For better or worse, few nights are as lively on NBA Twitter as when the Los Angeles Lakers are eliminated from the NBA playoffs.
In the case of Montrezl Harrell, it was worse. Much worse.
The Lakers big man spoke with reporters on Friday after his team's Game 6 loss, which gave the Phoenix Suns a 4-2 series win in the first round. Even though Harrell was on the court for less than eight minutes, Los Angeles was outscored by 16 points when he was playing.
"I find every day challenging, brother. I still find it challenging every day. Especially when there's dummies out there, heartless people who get on social media and just say the things that they say. I still get people, even to last night had people have the nerve to get on social media and say 'F my grandmother.' Which they wouldn't dare say to my face in any circumstance. So I still deal with a lot of it to this day, brother, but it's OK.
"Every day is tough, but it's OK, I still prevail, man. I have two beautiful kids, I have a great family around me man, and I continue to grow as a man. So whatever anybody feels that they want to do to try and tear me down, you can't, man. My grandmother watches over me every day, and I'm walking with a different type of blessing every day I wake up. I'm still struggling to this day man. It's still tough for me to talk about to this day. You see my voice and how the pitch of how I talk changes. But it's OK man. I will continue to keep walking in faith with God and continue to put my best foot forward, brother. It's all I can do."
Harrell has been open in the past about how much the death of his grandmother affected him, and left the NBA bubble last year when she died. To use that to taunt Harrell is obviously not OK under any circumstances, but especially not over a basketball game.
Montrezl Harrell's playoff nightmare
Those comments were the final insult of a brutal stretch for Harrell, who saw his stock drop as much as any Laker during the playoffs.
Signed by the Lakers in free agency last offseason, Harrell was the reigning Sixth Man of the Year and was expected to be a key part of the team's rotation. That was somewhat true during the regular season, in which Harrell averaged 13.5 points and 6.2 rebounds per game while shooting 62.2% from the field.

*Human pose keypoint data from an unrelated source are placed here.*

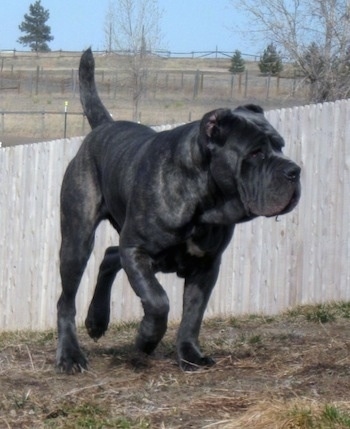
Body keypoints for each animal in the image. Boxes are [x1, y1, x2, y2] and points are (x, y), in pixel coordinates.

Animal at [56, 48, 300, 372]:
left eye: (280, 146)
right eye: (257, 153)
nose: (294, 171)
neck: (204, 203)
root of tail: (104, 127)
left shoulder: (206, 265)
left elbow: (192, 315)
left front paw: (190, 354)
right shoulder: (136, 250)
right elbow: (158, 301)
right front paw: (146, 339)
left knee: (109, 256)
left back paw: (97, 320)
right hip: (77, 239)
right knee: (66, 299)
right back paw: (70, 355)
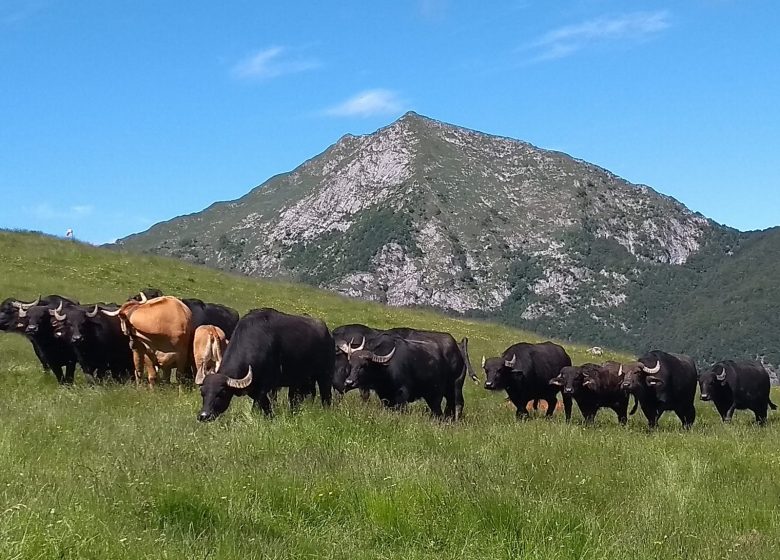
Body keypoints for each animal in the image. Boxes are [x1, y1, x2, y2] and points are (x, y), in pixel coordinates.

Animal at [197, 308, 334, 422]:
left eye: (221, 393)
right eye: (202, 392)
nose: (204, 415)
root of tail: (329, 334)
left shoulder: (265, 386)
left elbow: (257, 407)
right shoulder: (254, 389)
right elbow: (266, 406)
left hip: (324, 376)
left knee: (326, 396)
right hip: (300, 381)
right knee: (298, 398)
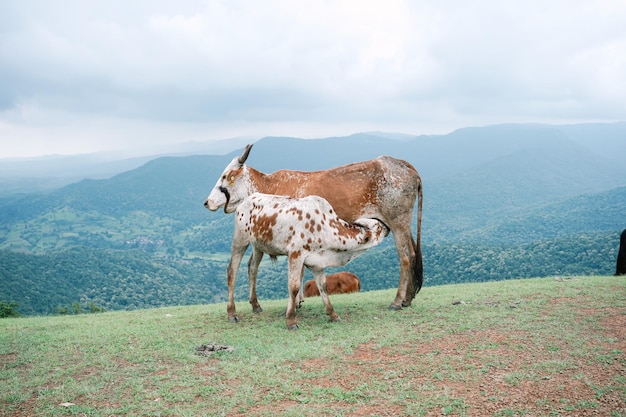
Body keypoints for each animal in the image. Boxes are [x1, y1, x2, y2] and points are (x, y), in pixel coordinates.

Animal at [204, 143, 420, 308]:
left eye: (226, 176)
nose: (207, 202)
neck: (268, 186)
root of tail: (402, 164)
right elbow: (259, 267)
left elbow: (296, 271)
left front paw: (296, 302)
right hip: (403, 224)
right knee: (413, 254)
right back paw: (407, 299)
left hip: (398, 223)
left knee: (405, 258)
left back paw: (397, 301)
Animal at [228, 192, 386, 328]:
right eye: (378, 227)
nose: (386, 226)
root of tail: (248, 198)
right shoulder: (295, 255)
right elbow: (294, 287)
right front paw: (291, 320)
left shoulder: (317, 263)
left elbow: (323, 286)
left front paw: (333, 314)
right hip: (240, 240)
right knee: (232, 271)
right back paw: (232, 313)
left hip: (258, 246)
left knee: (252, 268)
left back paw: (256, 305)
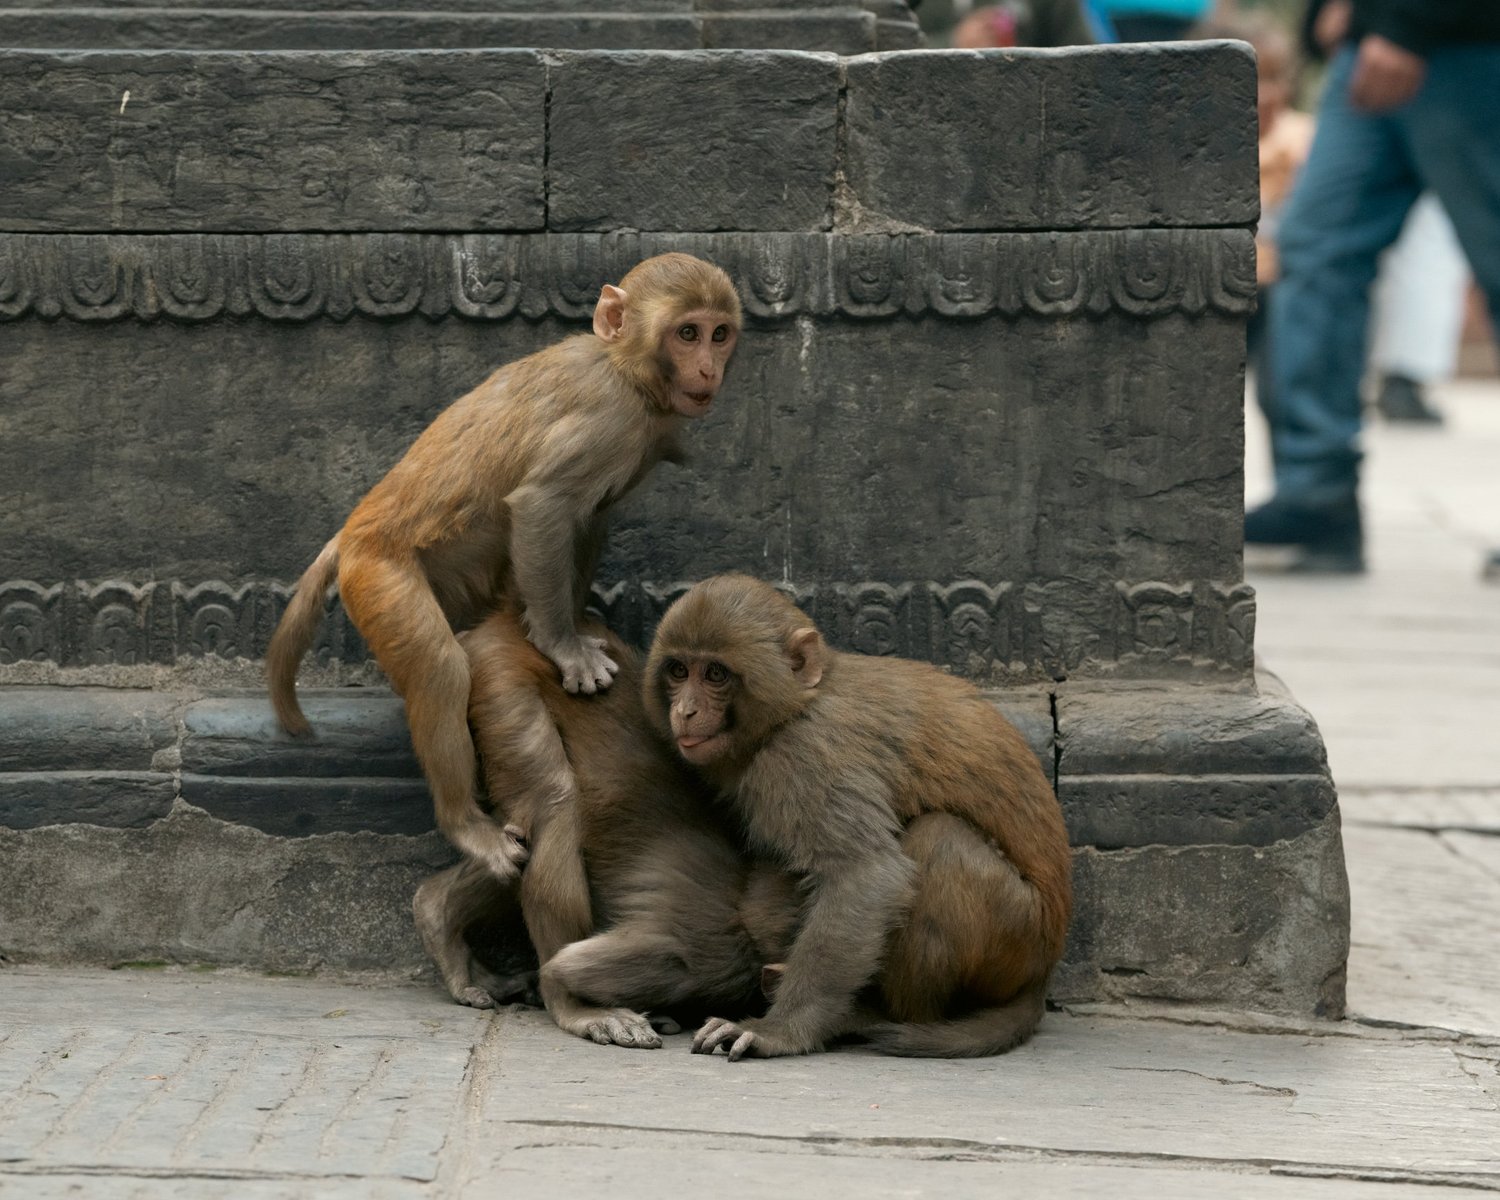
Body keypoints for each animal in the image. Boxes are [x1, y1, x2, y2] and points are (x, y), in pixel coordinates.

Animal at [266, 253, 742, 883]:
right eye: (687, 333)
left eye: (719, 333)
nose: (709, 367)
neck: (626, 368)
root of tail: (349, 538)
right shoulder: (610, 419)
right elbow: (543, 504)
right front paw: (562, 644)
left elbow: (588, 517)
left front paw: (558, 623)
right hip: (379, 577)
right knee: (440, 668)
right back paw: (466, 826)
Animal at [412, 607, 803, 1048]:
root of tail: (498, 626)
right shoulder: (713, 954)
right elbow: (567, 966)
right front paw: (572, 997)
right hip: (501, 681)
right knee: (554, 803)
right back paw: (574, 1010)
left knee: (515, 850)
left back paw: (437, 909)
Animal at [642, 573, 1074, 1060]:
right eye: (679, 671)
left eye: (715, 673)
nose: (685, 711)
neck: (799, 705)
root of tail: (1043, 973)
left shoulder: (807, 755)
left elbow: (864, 875)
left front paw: (781, 1030)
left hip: (1020, 937)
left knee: (939, 840)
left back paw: (876, 1017)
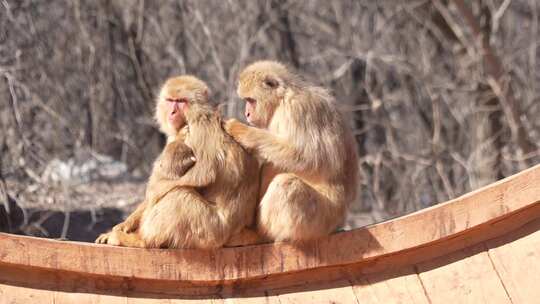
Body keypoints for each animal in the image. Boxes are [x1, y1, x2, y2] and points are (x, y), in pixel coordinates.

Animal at [96, 76, 260, 249]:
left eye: (181, 101)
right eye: (170, 100)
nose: (172, 112)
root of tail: (243, 231)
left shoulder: (200, 125)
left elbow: (203, 174)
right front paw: (125, 224)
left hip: (211, 231)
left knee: (179, 194)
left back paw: (141, 241)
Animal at [226, 61, 360, 242]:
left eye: (250, 100)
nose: (246, 114)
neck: (281, 100)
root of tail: (340, 218)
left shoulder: (298, 109)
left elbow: (312, 159)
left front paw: (241, 131)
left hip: (321, 217)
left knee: (286, 184)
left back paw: (263, 233)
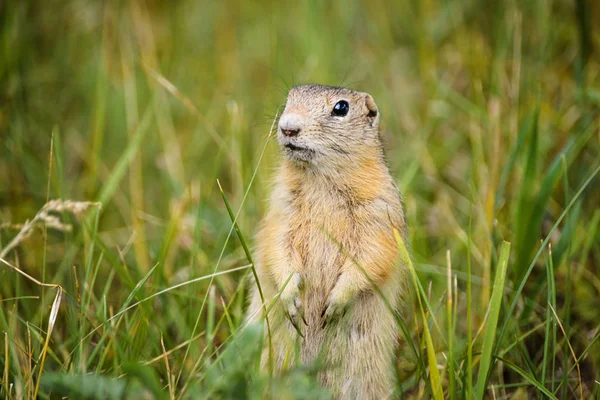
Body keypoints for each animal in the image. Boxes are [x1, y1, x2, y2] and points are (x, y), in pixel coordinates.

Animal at [245, 83, 408, 398]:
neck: (321, 178)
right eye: (289, 98)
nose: (288, 127)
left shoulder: (380, 212)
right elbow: (278, 245)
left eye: (341, 108)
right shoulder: (281, 207)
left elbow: (372, 254)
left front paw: (334, 305)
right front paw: (292, 300)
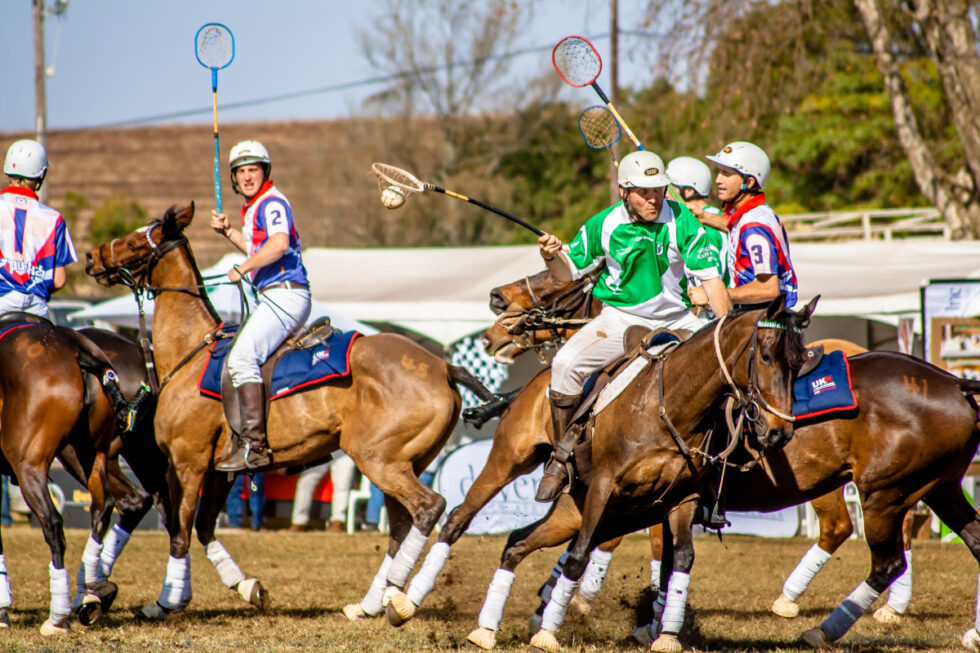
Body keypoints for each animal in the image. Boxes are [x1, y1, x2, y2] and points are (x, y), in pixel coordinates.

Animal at [83, 205, 494, 620]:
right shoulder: (220, 470)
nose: (92, 257)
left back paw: (401, 602)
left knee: (429, 508)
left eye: (136, 240)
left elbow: (180, 531)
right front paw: (247, 587)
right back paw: (369, 604)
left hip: (378, 458)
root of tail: (444, 366)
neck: (191, 350)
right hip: (407, 461)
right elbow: (204, 528)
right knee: (399, 525)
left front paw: (168, 601)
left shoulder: (188, 461)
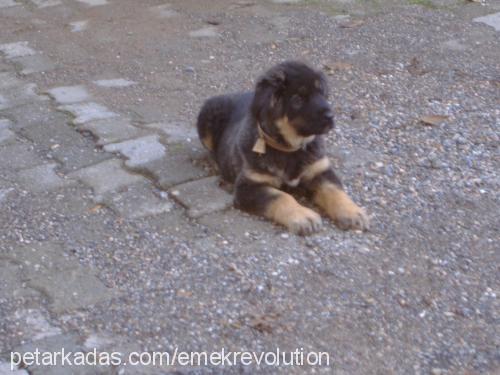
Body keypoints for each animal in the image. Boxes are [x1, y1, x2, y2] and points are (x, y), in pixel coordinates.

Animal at [197, 61, 370, 235]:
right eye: (298, 99)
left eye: (321, 93)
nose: (330, 116)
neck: (291, 149)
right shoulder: (248, 186)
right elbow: (281, 197)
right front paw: (303, 216)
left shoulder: (320, 170)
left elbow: (334, 191)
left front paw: (352, 212)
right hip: (206, 117)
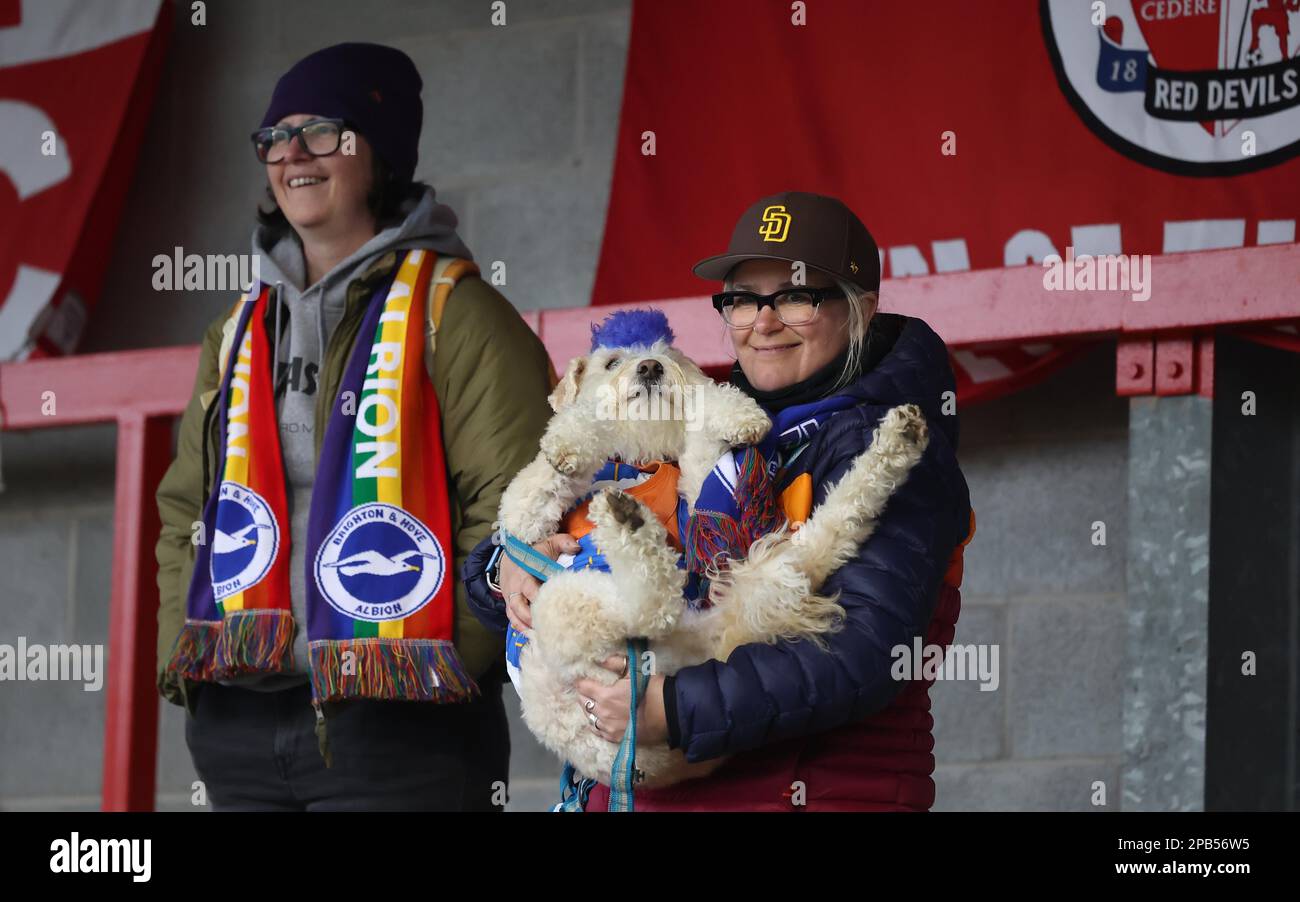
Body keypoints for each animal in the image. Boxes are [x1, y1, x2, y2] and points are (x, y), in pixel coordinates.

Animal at [491, 328, 930, 790]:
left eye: (666, 355)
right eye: (611, 362)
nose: (650, 368)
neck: (639, 461)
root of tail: (721, 642)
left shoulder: (701, 498)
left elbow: (703, 445)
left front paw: (736, 413)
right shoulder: (523, 517)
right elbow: (551, 469)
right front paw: (571, 440)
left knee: (655, 606)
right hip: (566, 613)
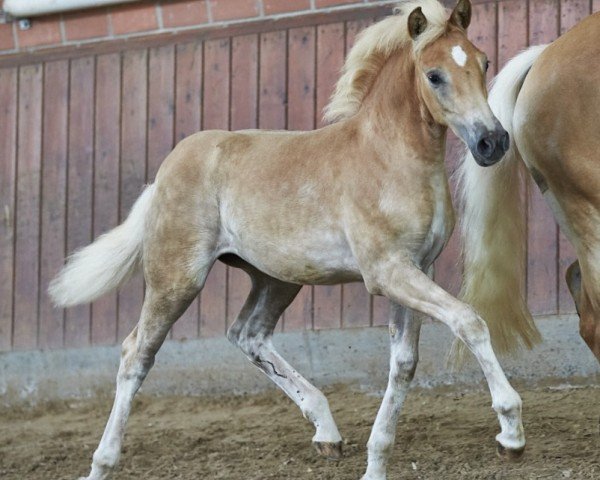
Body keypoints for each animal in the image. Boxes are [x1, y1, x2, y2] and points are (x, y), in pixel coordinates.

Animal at [49, 1, 524, 478]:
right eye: (434, 75)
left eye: (484, 62)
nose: (492, 141)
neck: (388, 158)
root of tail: (163, 175)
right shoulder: (387, 271)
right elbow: (469, 321)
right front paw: (510, 432)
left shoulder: (415, 267)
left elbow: (404, 363)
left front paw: (376, 461)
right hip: (176, 279)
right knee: (137, 354)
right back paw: (101, 463)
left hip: (275, 278)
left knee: (248, 334)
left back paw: (327, 433)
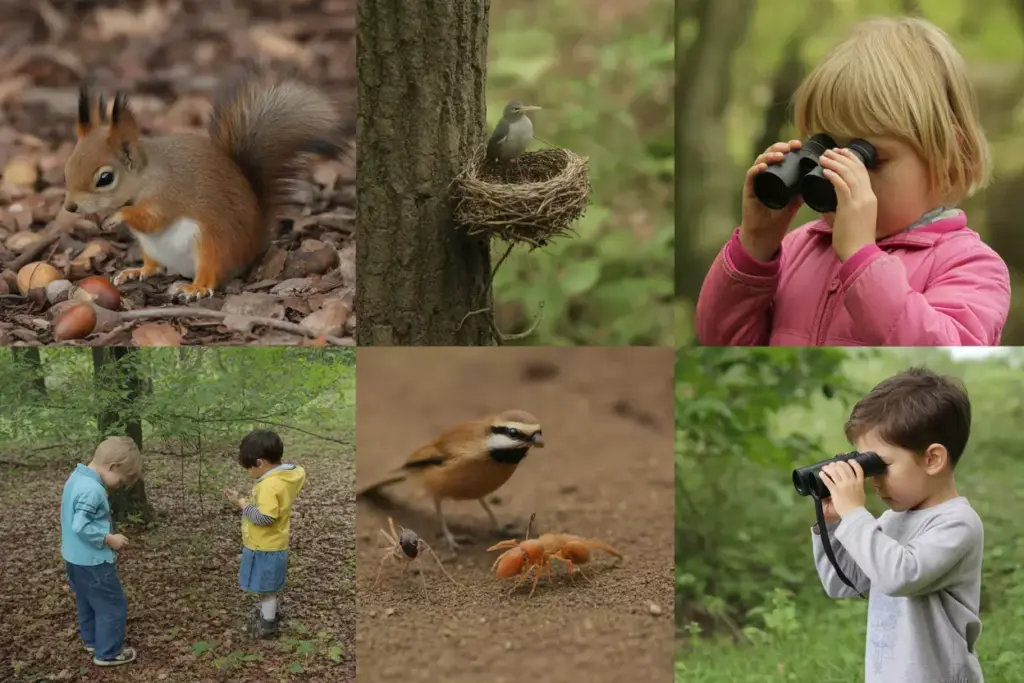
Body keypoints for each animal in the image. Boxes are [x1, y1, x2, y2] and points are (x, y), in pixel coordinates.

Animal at [63, 68, 350, 301]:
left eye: (105, 178)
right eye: (68, 166)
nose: (70, 207)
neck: (145, 176)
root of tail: (251, 247)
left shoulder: (166, 194)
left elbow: (153, 220)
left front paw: (117, 216)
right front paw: (96, 219)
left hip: (211, 242)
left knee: (211, 271)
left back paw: (196, 288)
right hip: (151, 248)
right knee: (155, 267)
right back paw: (136, 271)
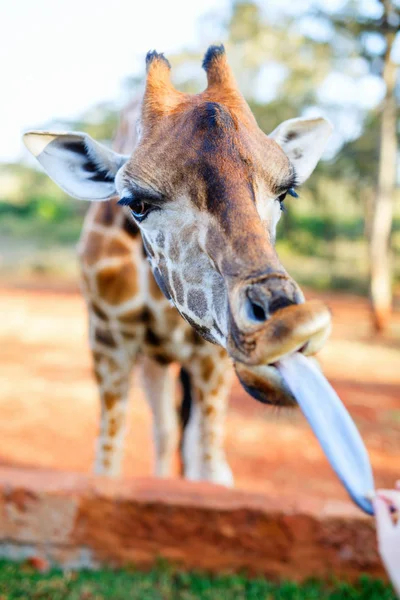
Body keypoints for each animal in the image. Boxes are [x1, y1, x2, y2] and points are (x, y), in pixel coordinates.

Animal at [23, 45, 332, 488]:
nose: (285, 329)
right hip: (153, 360)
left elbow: (210, 466)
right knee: (167, 430)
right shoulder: (109, 339)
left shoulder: (211, 357)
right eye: (137, 203)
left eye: (285, 194)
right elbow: (108, 464)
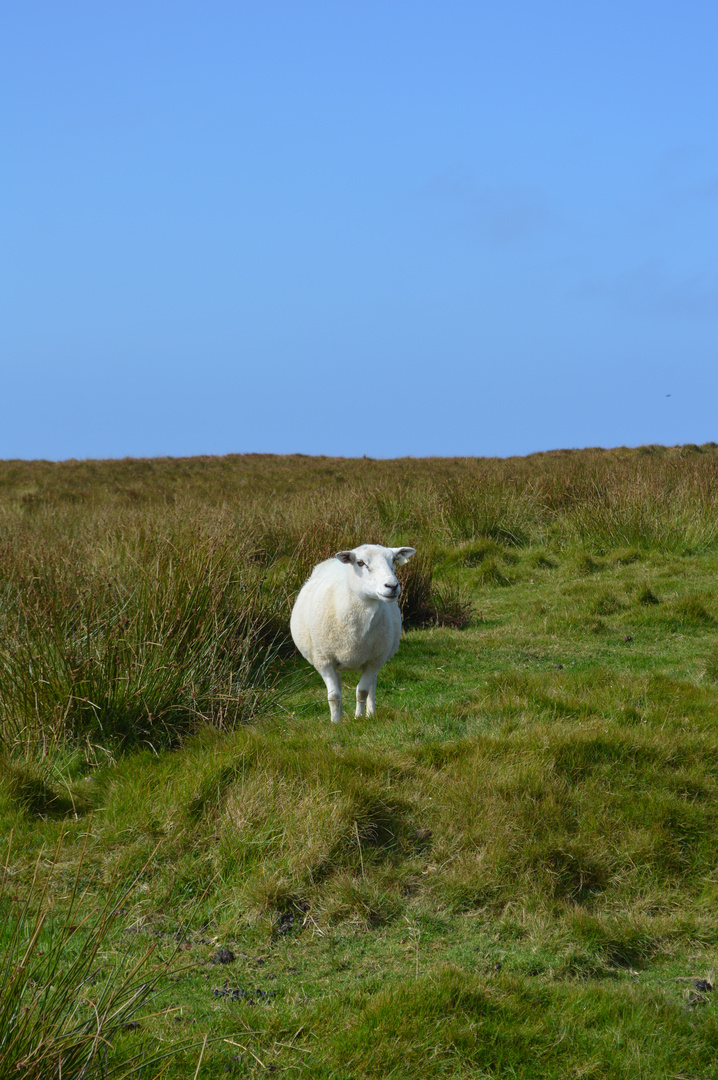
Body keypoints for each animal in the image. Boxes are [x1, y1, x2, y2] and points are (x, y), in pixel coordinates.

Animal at [289, 544, 416, 721]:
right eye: (360, 563)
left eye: (394, 560)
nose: (392, 586)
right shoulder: (323, 660)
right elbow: (334, 696)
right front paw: (335, 722)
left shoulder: (374, 661)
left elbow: (362, 691)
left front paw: (359, 718)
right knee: (339, 685)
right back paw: (341, 715)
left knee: (372, 685)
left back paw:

Harrell became a man forgotten against the Phoenix Suns, though, as the Lakers opted to go with a big man tandem of Andre Drummond and Marc Gasol for much of the series after a Game 1 loss. Harrell didn't play a single minute in the Lakers' two wins in the series, and only saw meaningful minutes again in Game 6 after Anthony Davis' groin re-injury and Drummond's benching turned the team's frontcourt upside down.
Harrell, who has a $9.7 million player option for next season, openly conceded that his future with the Lakers is up in the air.
That underperformance and marginalization on the NBA's biggest team created a predictable torrent of criticism and mockery of Harrell on social media, but that apparently escalated into outright abuse in some corners. Chalk it up as another of some fans treating athletes like characters on a television screen rather than human beings.